Cyclical bull markets tend to follow three very distinct stages during its advance:

  1. Denial – the end of the previous bear market is not believed, and the early advance is heavily discounted as just a “bounce” that will soon fail.
  2. Acceptance – the realization that the previous bear market has ended but doubts remain about the veracity of the current bull market.
  3. Exuberance – the belief that the previous bear market was an anomaly and that stocks can, and will only, rise from current levels.

The chart below shows these three phases of the bull market over the past three market cycles.


It is necessary to remember what was being said during the third phase of the previous two bull market cycles.

  • Low inflation supports higher valuations
  • Valuation based on forward estimates shows stocks are cheap.
  • Low interest rates suggest that stocks can go higher.
  • Nothing can stop this market from going higher.
  • There is no risk of a recession on the horizon.
  • Markets always climb a wall of worry.
  • “This time is different than last time.”
  • This market is not anything like (name your previous correction year.)

Well, you get the idea.
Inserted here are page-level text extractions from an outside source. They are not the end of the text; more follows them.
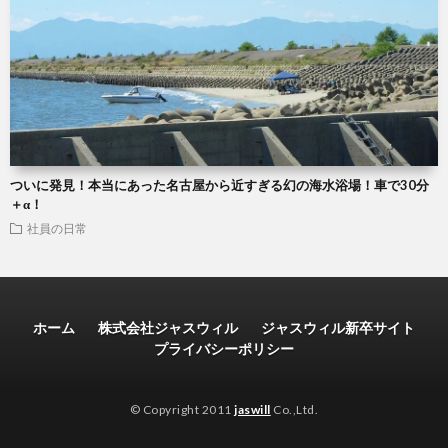
ついに発見！本当にあった名古屋から近すぎる幻の海水浴場！車で30分
＋α！
社員の日常
ホーム
株式会社ジャスウィル
ジャスウィル新卒サイト
プライバシーポリシー
© Copyright 2011
jaswill
Co.,Ltd.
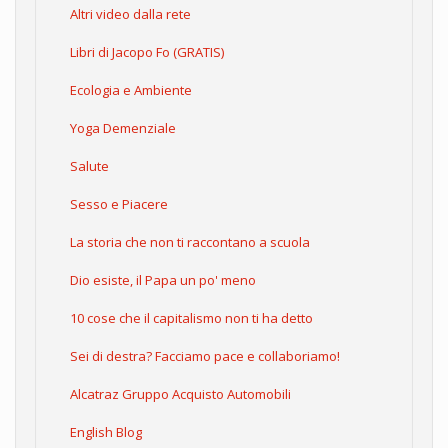
Altri video dalla rete
Libri di Jacopo Fo (GRATIS)
Ecologia e Ambiente
Yoga Demenziale
Salute
Sesso e Piacere
La storia che non ti raccontano a scuola
Dio esiste, il Papa un po' meno
10 cose che il capitalismo non ti ha detto
Sei di destra? Facciamo pace e collaboriamo!
Alcatraz Gruppo Acquisto Automobili
English Blog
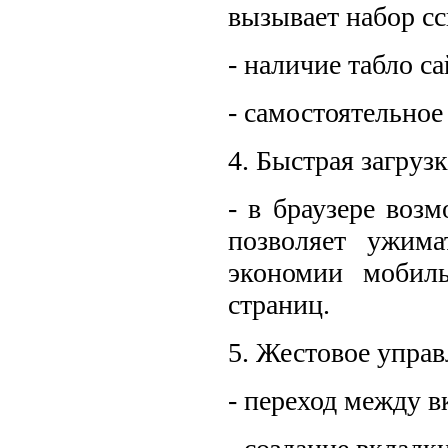
вызывает набор с
- наличие табло са
- самостоятельное
4. Быстрая загрузк
- в браузере воз
позволяет ужим
экономии мобиль
страниц.
5. Жестовое управ
- переход между 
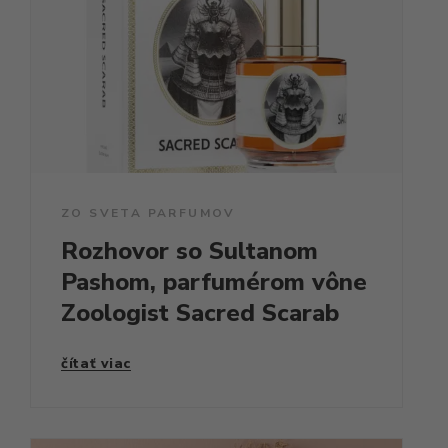
ZO SVETA PARFUMOV
Rozhovor so Sultanom
Pashom, parfumérom vône
Zoologist Sacred Scarab
čítať viac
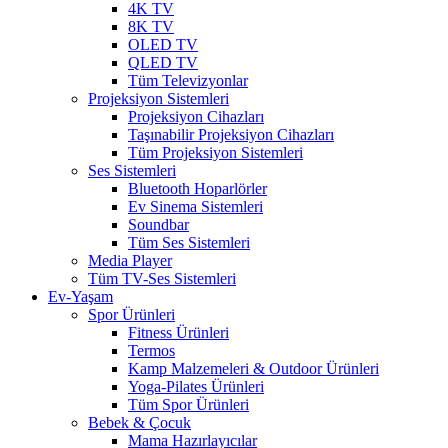
4K TV
8K TV
OLED TV
QLED TV
Tüm Televizyonlar
Projeksiyon Sistemleri
Projeksiyon Cihazları
Taşınabilir Projeksiyon Cihazları
Tüm Projeksiyon Sistemleri
Ses Sistemleri
Bluetooth Hoparlörler
Ev Sinema Sistemleri
Soundbar
Tüm Ses Sistemleri
Media Player
Tüm TV-Ses Sistemleri
Ev-Yaşam
Spor Ürünleri
Fitness Ürünleri
Termos
Kamp Malzemeleri & Outdoor Ürünleri
Yoga-Pilates Ürünleri
Tüm Spor Ürünleri
Bebek & Çocuk
Mama Hazırlayıcılar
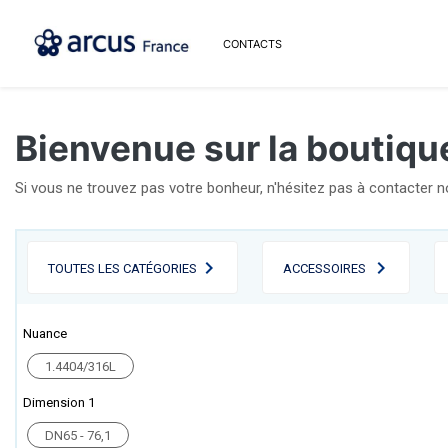
CONTACTS
Bienvenue sur la boutique
Si vous ne trouvez pas votre bonheur, n'hésitez pas à contacter 
TOUTES LES CATÉGORIES
ACCESSOIRES
Nuance
1.4404/316L
Dimension 1
DN65 - 76,1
However, if none of this sounds familiar, it likely means you weren’t investing during the previous two bull markets. As any good lawyer will tell you – “ignorance of the law is no excuse.”

The markets are currently conforming to historical precedents that suggest investors are becoming desensitized to “risk” as markets seem invulnerable. High levels of complacency have been hallmarks of similar late-stage market advances.

It is quite likely that the markets could very well suffer some minor corrective action this summer. However, I suspect that the current advance will then continue though the end of the year as the “bullish bias” is confirmed. Such confirmation will provide the catalyst for the final advance of a “market melt up” leading to a blow-off peak as the last of investors are drawn into the frenzy.

However, that frenzy, likely in 2016, will collide with reality as the economic and fundamental weakness will converge to spark a much more serious market decline. Such an outcome was also noted by Jeremy Grantham noted in early 2014:

“My personal guess is that the U.S. market, especially the non-blue chips, will work its way higher, perhaps by 20% to 30% in the next year or, more likely, two years, with the rest of the world including emerging market equities covering even more ground in at least a partial catch-up. And then we will have the third in the series of serious market busts since 1999 and presumably Greenspan, Bernanke, Yellen, et al. will rest happy, for surely they must expect something like this outcome given their experience. And we the people, of course, will get what we deserve.”

Lastly, it is necessary to note that “reversions” do not occur without a catalyst. What will that catalyst be? I have no idea and nor does anyone else. It certainly appears that the threat of a global liquidity crunch from a Greek bankruptcy is of little concern and is already factored into the market.

It is the unknown, unexpected and unanticipated event that strikes the crucial blow and begins the market rout. Unfortunately, due to the increased impact of high frequency and program trading, reversions are likely to occur faster than most can adequately respond to. This is the danger that exists today.

Are we in the third phase of a bull market? I don’t know for certain. Most who read this article will say “no” as it fails to support the “bullish thesis.” But such denial was also the hallmark of every previous bull market cycle. Only in hindsight we will know for certain, but for many that could be far too late. I only suggest, as an investor myself, that we should consider the possibility, evaluate the risk and manage accordingly.